Putting some meat on the BEAR-bones
1.1
Australian banks deserve their current poor reputation amongst the
majority of the Australian people. They have failed to protect consumers from
bad advice and unethical behaviour, failed to report breaches of corporate and
consumer law, and have donated to political parties and lobbied Canberra to
stack the system in their favour. They have also failed to properly manage
systemic risks and prevent the build-up of household debt to perilous heights.
As custodians of the financial system, most importantly they failed to meet the
'higher standards of accountability and integrity' that are expected of them.
Fundamentally, banks failed to respect that their very existence is a
privilege, not a right.
1.2
A bank's privilege is that which is granted to them by the Commonwealth
in the form of a banking license. This is the privilege of being able to
operate in an industry in which every individual and business is a customer;
and, given the importance of the industry, being able to operate a business
which is insured by the government.
1.3
But having a rock solid customer base and getting a government guarantee
for free was not enough. The banks failed to resist the temptation of ever
greater profits. The very existence of the BEAR implicitly acknowledges this
fact. There would be no BEAR if the banks had properly balanced their
responsibilities to their shareholder with their social licence to operate.
1.4
The Australian Greens support the introduction of the BEAR. However, we
propose a number of amendments to strengthen the Bill and to ensure it better
meets its stated aims. Irrespective, we in no way see the BEAR and other
measures being put forward by the government as being a substitute for a Royal
Commission—or similarly constituted Parliamentary Commission—to fully explore
the failure of the banks.
Executive pay caps – changing
culture from the top.
1.5
Implicit in the BEAR is that the remuneration paid to executives has been
a central component of the market failure of the banks, and a key contributor
to the poor culture that has let the public down. This poor culture has been
consistently recognised and publicly acknowledged by commentators, and the even
the former Chair of ASIC Greg Medcraft, who has said that remuneration is 'clearly
a driver, particularly in finance, because finance is money'.[1]
1.6
A profit at all costs or profit before people culture at the banks and
big financial services companies is directly linked to executive pay and the
expectations of some shareholders. Consistently cutting staff, services and
branches, overcharging fees, cross selling of products, a culture of conflicted
remuneration and meeting sales targets, unethical and illegal conduct are just
some of the costs of such a culture. Others costs include the duress and loss
of life for victims of financial crime, and systemic risks that could lead to
economic meltdown and market contagion.

===============

— WRITTEN TASK A —
Among the rows, write out everything from the line containing "class: Aves" down to the line containing "common name: Dunnock", including both of those lines.
The rows and the text on bank accountability are unrelated.

— DATA FOR THIS TASK —
===============

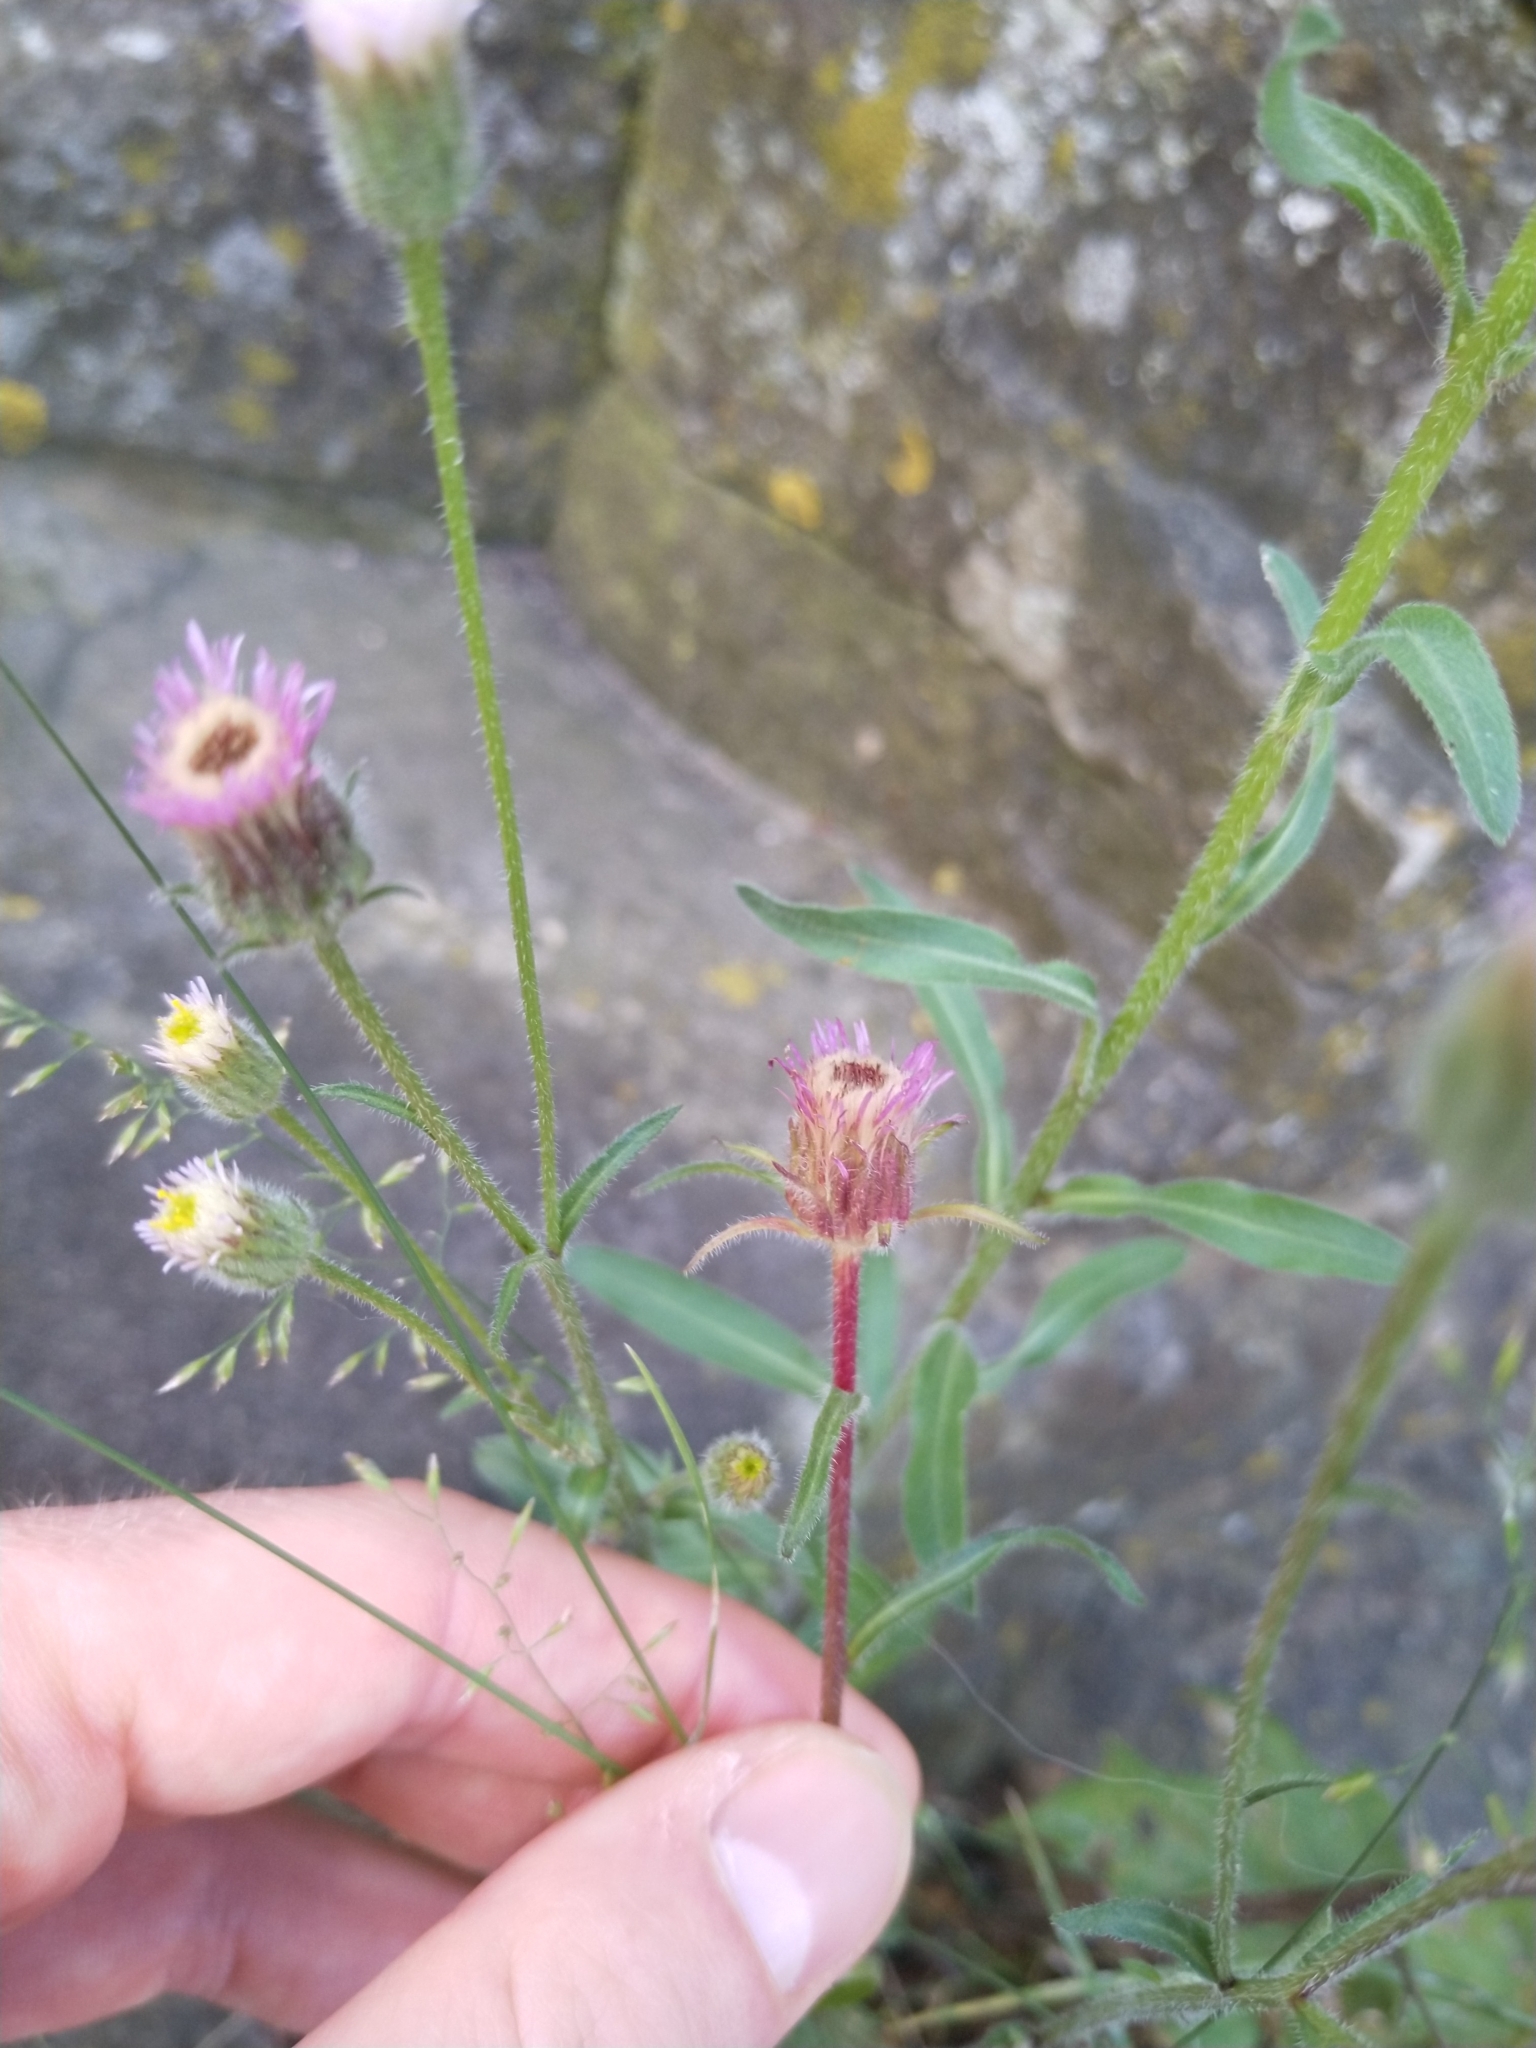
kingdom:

===============

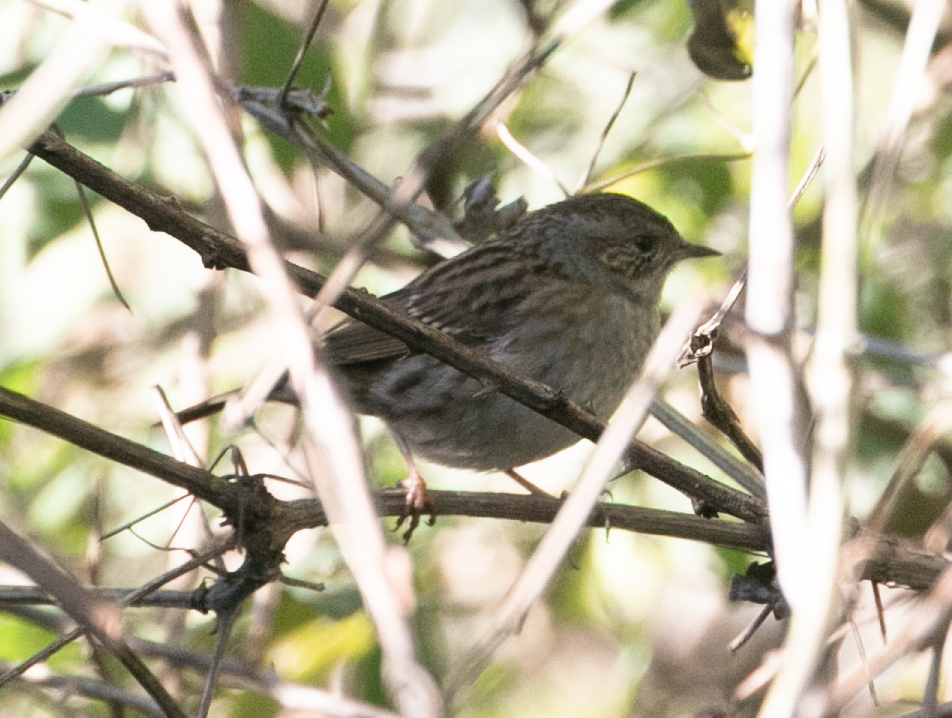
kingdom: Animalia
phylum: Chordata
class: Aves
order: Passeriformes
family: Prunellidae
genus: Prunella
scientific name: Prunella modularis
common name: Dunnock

===============

— WRITTEN TASK B —
According to the text on bank accountability, in what form does the Commonwealth grant a bank its privilege?

— CORRECT RESULT A —
class: Aves
order: Passeriformes
family: Prunellidae
genus: Prunella
scientific name: Prunella modularis
common name: Dunnock

— CORRECT RESULT B —
In the form of a banking license.